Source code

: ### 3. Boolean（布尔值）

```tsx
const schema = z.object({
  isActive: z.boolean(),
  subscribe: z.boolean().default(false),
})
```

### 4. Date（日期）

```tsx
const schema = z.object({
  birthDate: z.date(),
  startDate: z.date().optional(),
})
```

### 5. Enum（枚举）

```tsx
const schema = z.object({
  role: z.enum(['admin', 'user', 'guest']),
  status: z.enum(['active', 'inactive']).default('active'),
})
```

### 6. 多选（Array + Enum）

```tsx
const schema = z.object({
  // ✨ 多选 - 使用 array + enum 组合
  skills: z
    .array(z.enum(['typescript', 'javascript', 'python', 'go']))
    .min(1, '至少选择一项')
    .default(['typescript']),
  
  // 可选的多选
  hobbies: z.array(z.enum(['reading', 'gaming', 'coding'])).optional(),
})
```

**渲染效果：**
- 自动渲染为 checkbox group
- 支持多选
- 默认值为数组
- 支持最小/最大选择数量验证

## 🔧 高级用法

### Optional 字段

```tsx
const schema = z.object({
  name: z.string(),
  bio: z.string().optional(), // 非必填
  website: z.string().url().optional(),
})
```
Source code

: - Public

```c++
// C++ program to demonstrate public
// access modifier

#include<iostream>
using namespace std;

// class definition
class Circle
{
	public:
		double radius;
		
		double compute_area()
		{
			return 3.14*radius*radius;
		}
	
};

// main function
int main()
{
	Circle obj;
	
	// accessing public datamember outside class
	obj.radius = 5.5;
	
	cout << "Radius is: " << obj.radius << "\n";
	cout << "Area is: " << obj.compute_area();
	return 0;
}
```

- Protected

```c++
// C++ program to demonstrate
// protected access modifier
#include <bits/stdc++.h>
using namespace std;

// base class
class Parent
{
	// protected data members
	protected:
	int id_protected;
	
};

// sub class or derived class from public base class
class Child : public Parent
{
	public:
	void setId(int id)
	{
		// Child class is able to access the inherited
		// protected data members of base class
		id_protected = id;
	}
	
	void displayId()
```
⁂
All lines of the listing that contain the word "modifier" should be copied out.

// access modifier
// protected access modifier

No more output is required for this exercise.